Supplied material:
══════════

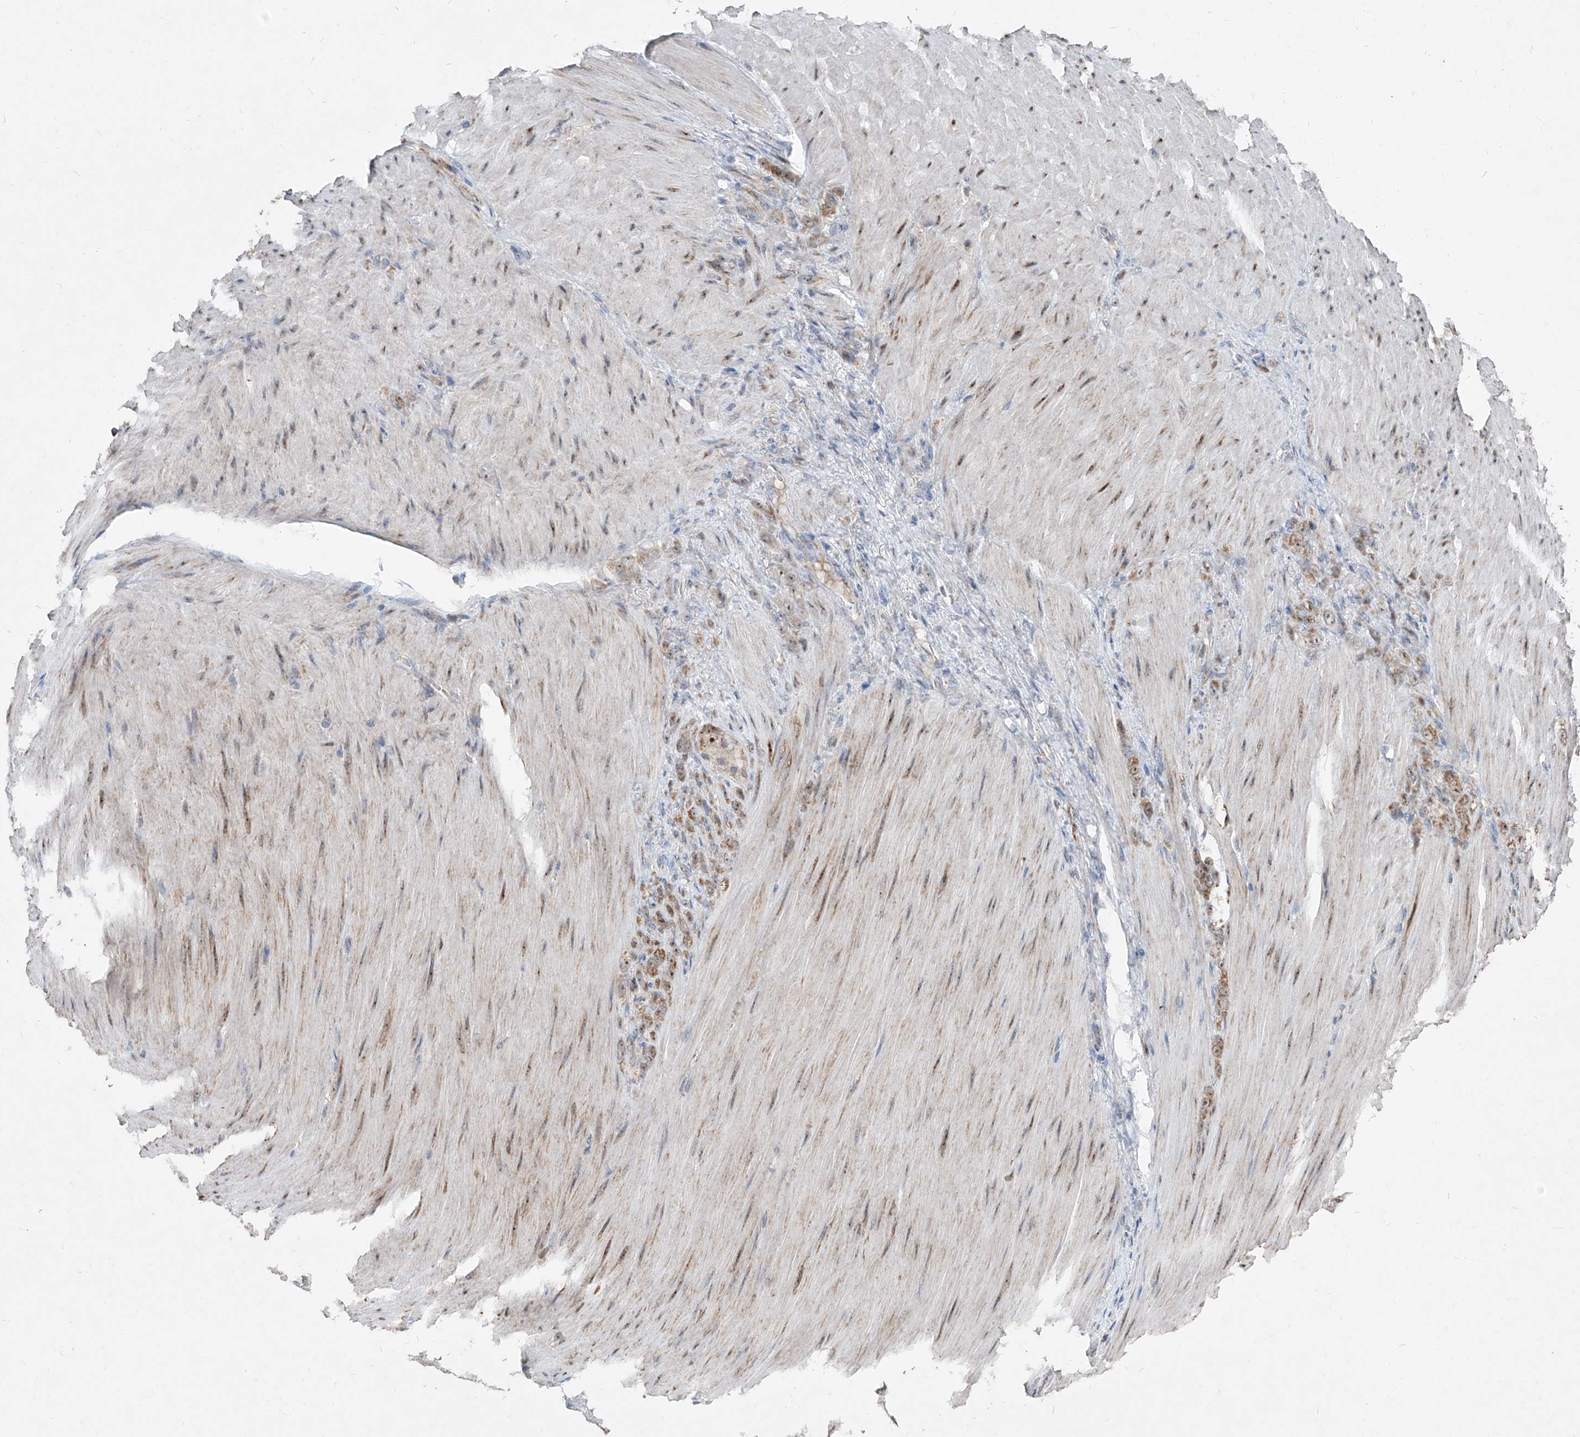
{"staining": {"intensity": "moderate", "quantity": ">75%", "location": "cytoplasmic/membranous"}, "tissue": "stomach cancer", "cell_type": "Tumor cells", "image_type": "cancer", "snomed": [{"axis": "morphology", "description": "Normal tissue, NOS"}, {"axis": "morphology", "description": "Adenocarcinoma, NOS"}, {"axis": "topography", "description": "Stomach"}], "caption": "IHC staining of stomach adenocarcinoma, which demonstrates medium levels of moderate cytoplasmic/membranous positivity in about >75% of tumor cells indicating moderate cytoplasmic/membranous protein positivity. The staining was performed using DAB (brown) for protein detection and nuclei were counterstained in hematoxylin (blue).", "gene": "NDUFB3", "patient": {"sex": "male", "age": 82}}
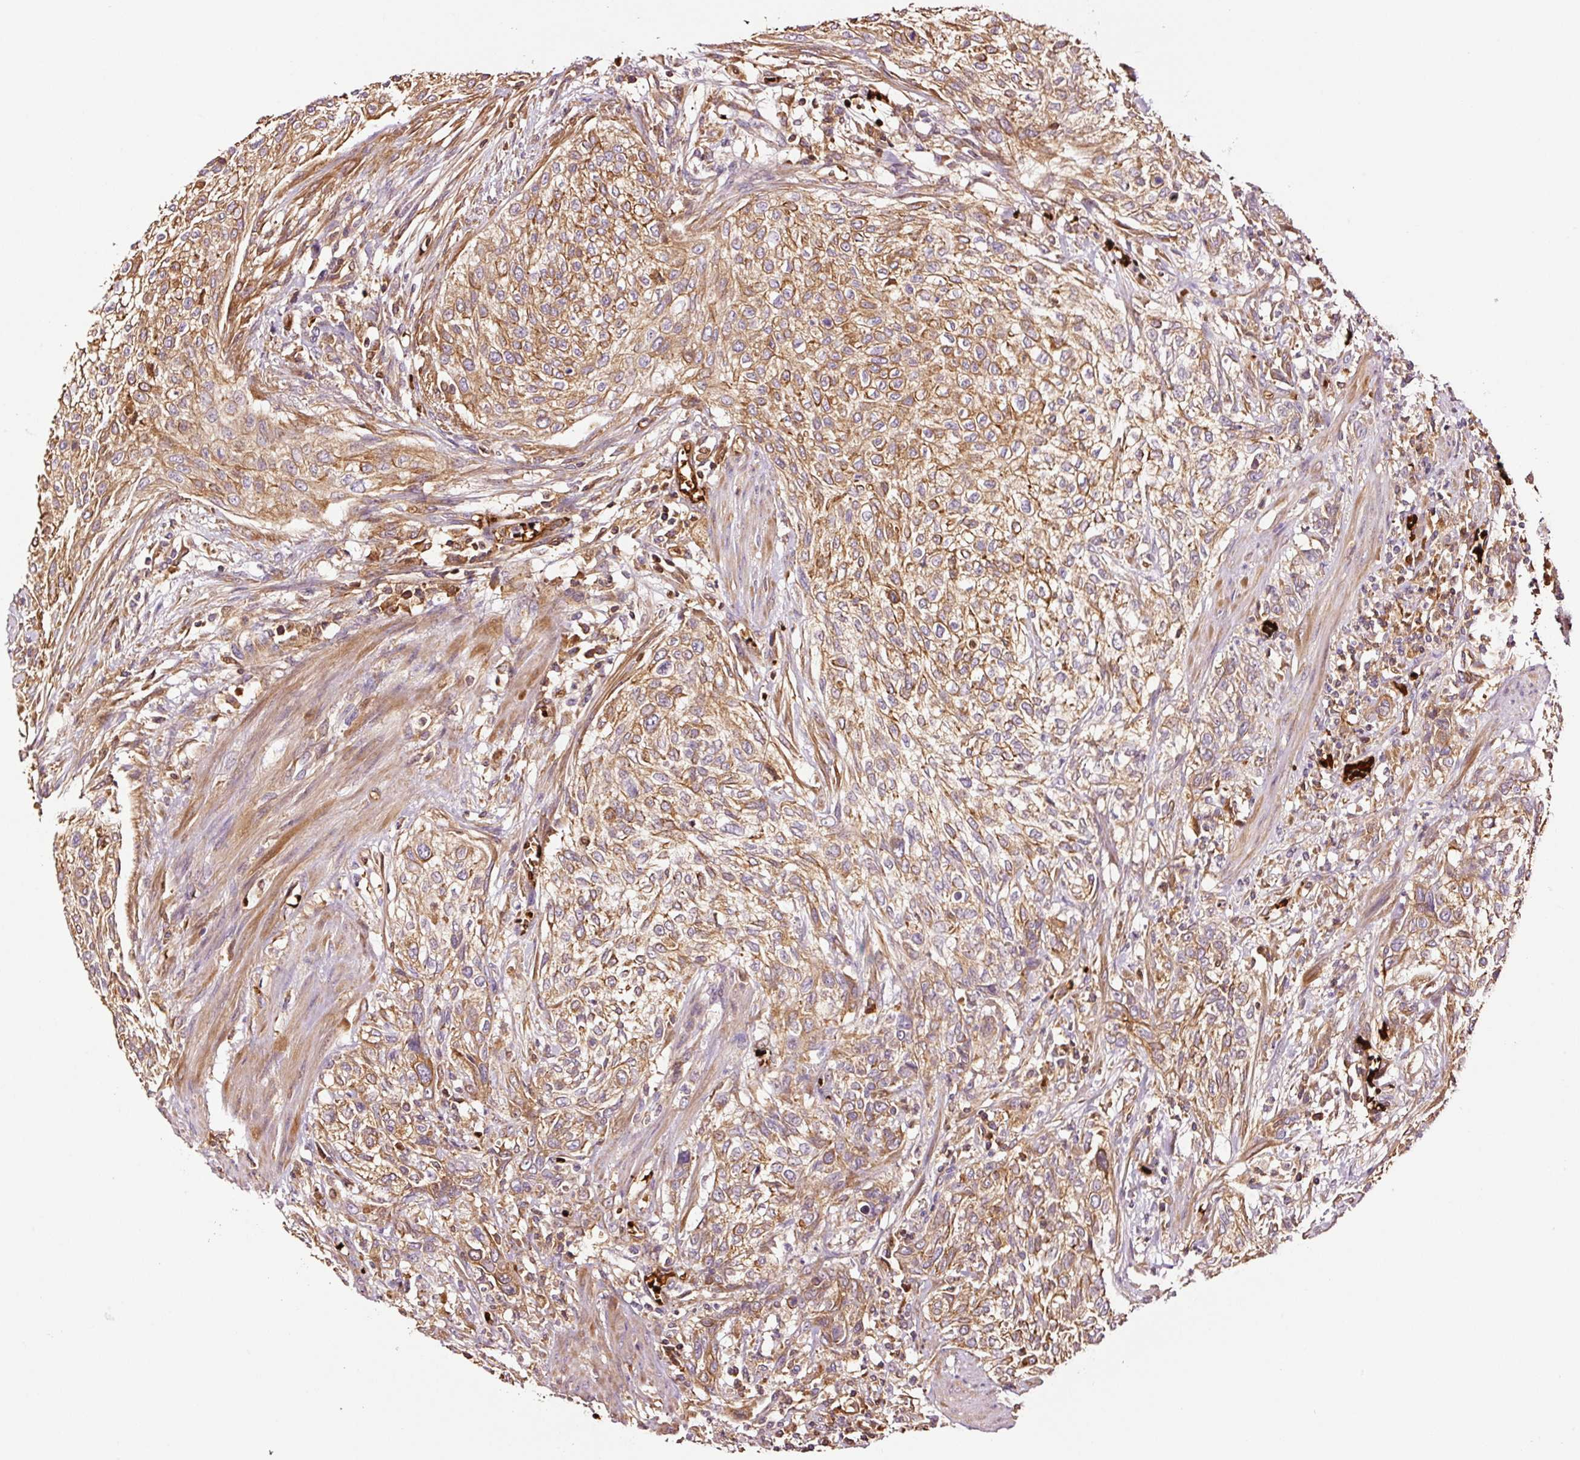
{"staining": {"intensity": "moderate", "quantity": ">75%", "location": "cytoplasmic/membranous"}, "tissue": "urothelial cancer", "cell_type": "Tumor cells", "image_type": "cancer", "snomed": [{"axis": "morphology", "description": "Urothelial carcinoma, High grade"}, {"axis": "topography", "description": "Urinary bladder"}], "caption": "Protein staining of high-grade urothelial carcinoma tissue shows moderate cytoplasmic/membranous positivity in approximately >75% of tumor cells.", "gene": "PGLYRP2", "patient": {"sex": "male", "age": 35}}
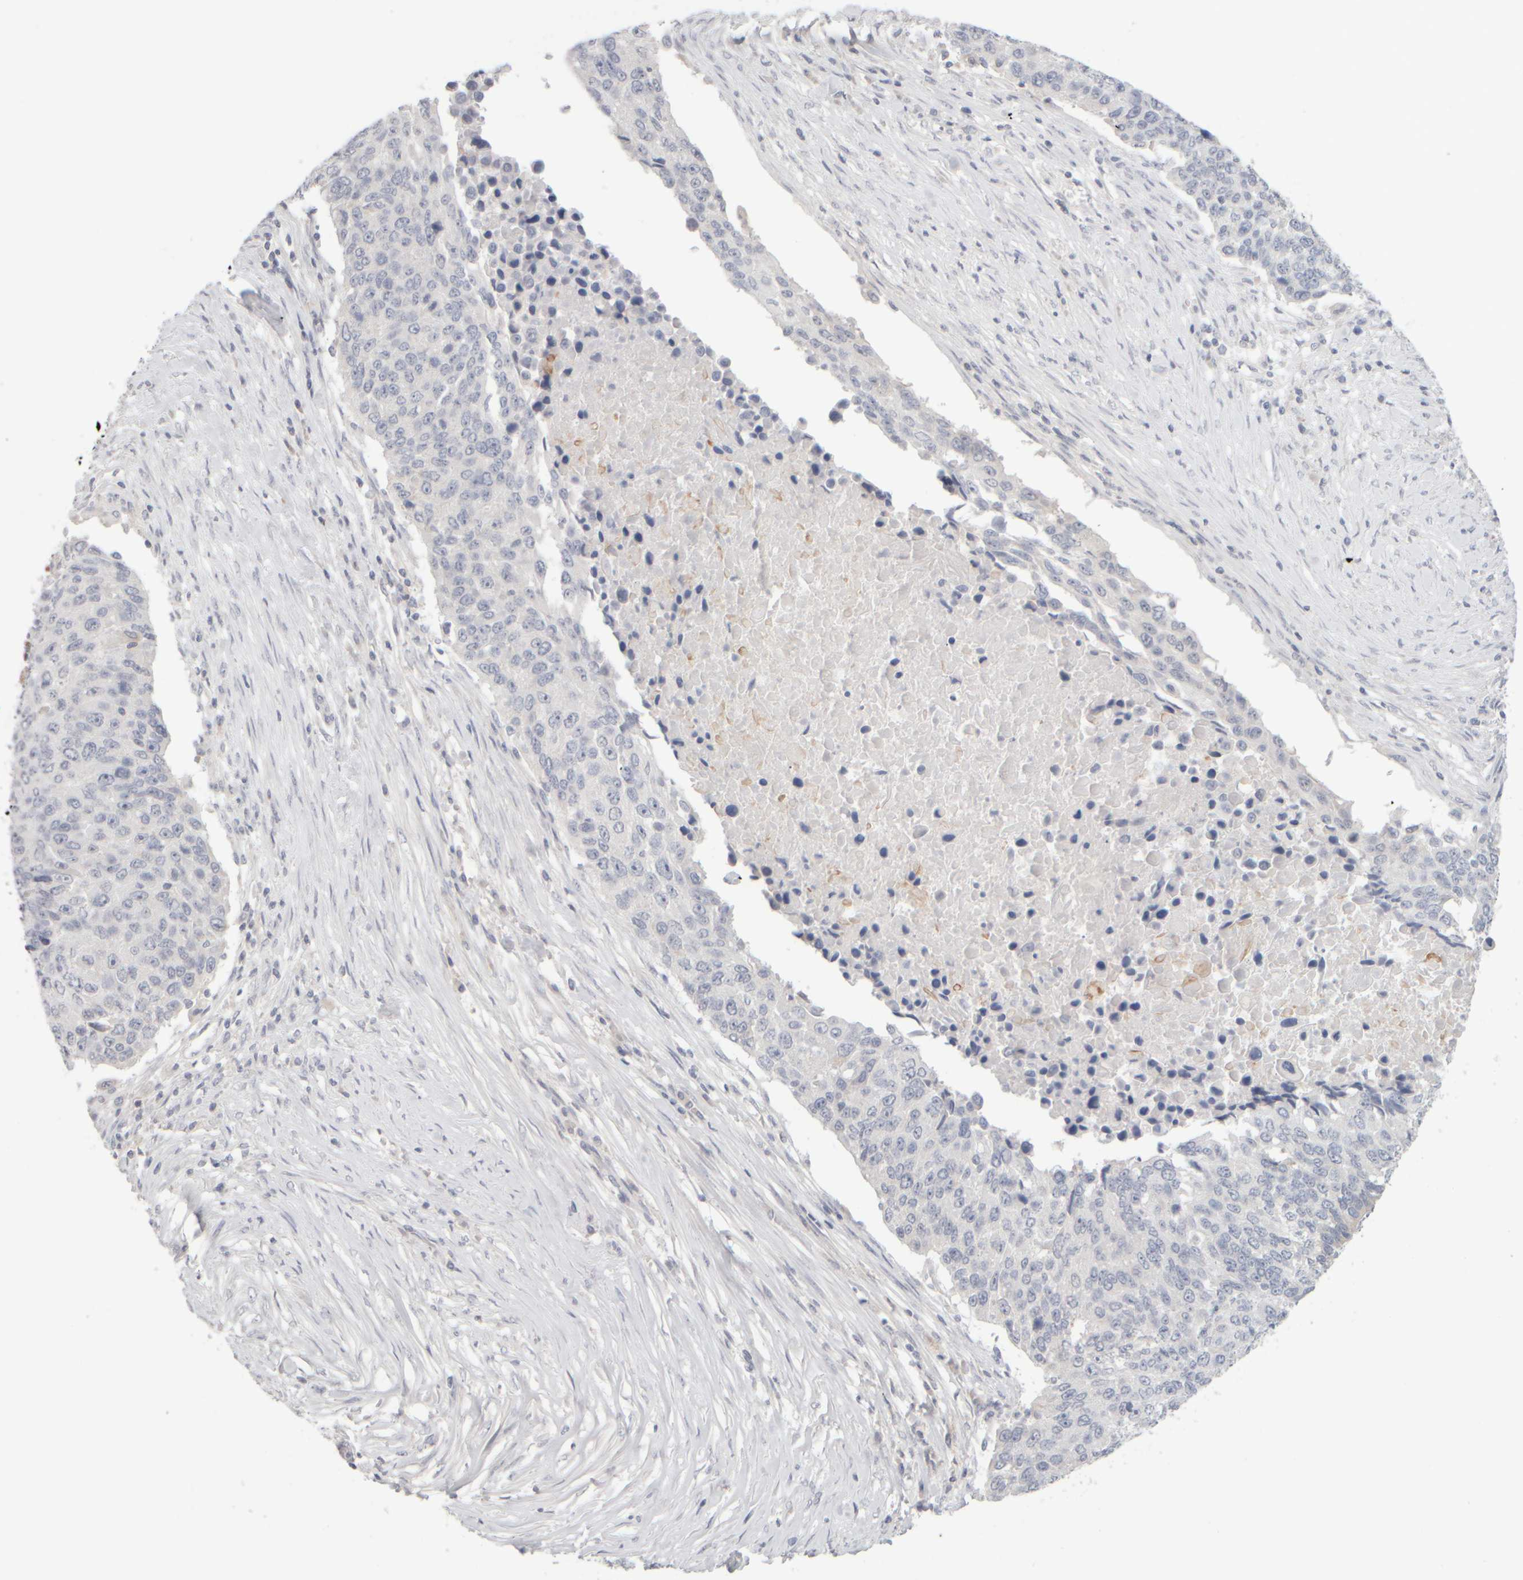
{"staining": {"intensity": "negative", "quantity": "none", "location": "none"}, "tissue": "lung cancer", "cell_type": "Tumor cells", "image_type": "cancer", "snomed": [{"axis": "morphology", "description": "Squamous cell carcinoma, NOS"}, {"axis": "topography", "description": "Lung"}], "caption": "The image displays no staining of tumor cells in lung cancer. The staining is performed using DAB (3,3'-diaminobenzidine) brown chromogen with nuclei counter-stained in using hematoxylin.", "gene": "ZNF112", "patient": {"sex": "male", "age": 66}}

══════════

Take the listing above and retype it exactly. Its pictures are to be omitted.

{"staining": {"intensity": "moderate", "quantity": ">75%", "location": "cytoplasmic/membranous"}, "tissue": "stomach cancer", "cell_type": "Tumor cells", "image_type": "cancer", "snomed": [{"axis": "morphology", "description": "Normal tissue, NOS"}, {"axis": "morphology", "description": "Adenocarcinoma, NOS"}, {"axis": "topography", "description": "Stomach"}], "caption": "IHC staining of stomach adenocarcinoma, which demonstrates medium levels of moderate cytoplasmic/membranous positivity in about >75% of tumor cells indicating moderate cytoplasmic/membranous protein positivity. The staining was performed using DAB (brown) for protein detection and nuclei were counterstained in hematoxylin (blue).", "gene": "NDUFB3", "patient": {"sex": "male", "age": 82}}
{"staining": {"intensity": "moderate", "quantity": ">75%", "location": "cytoplasmic/membranous"}, "tissue": "urothelial cancer", "cell_type": "Tumor cells", "image_type": "cancer", "snomed": [{"axis": "morphology", "description": "Urothelial carcinoma, High grade"}, {"axis": "topography", "description": "Urinary bladder"}], "caption": "Protein staining of high-grade urothelial carcinoma tissue shows moderate cytoplasmic/membranous positivity in approximately >75% of tumor cells.", "gene": "PGLYRP2", "patient": {"sex": "male", "age": 35}}
{"staining": {"intensity": "negative", "quantity": "none", "location": "none"}, "tissue": "lung cancer", "cell_type": "Tumor cells", "image_type": "cancer", "snomed": [{"axis": "morphology", "description": "Squamous cell carcinoma, NOS"}, {"axis": "topography", "description": "Lung"}], "caption": "The image displays no staining of tumor cells in lung cancer. The staining is performed using DAB (3,3'-diaminobenzidine) brown chromogen with nuclei counter-stained in using hematoxylin.", "gene": "ZNF112", "patient": {"sex": "male", "age": 66}}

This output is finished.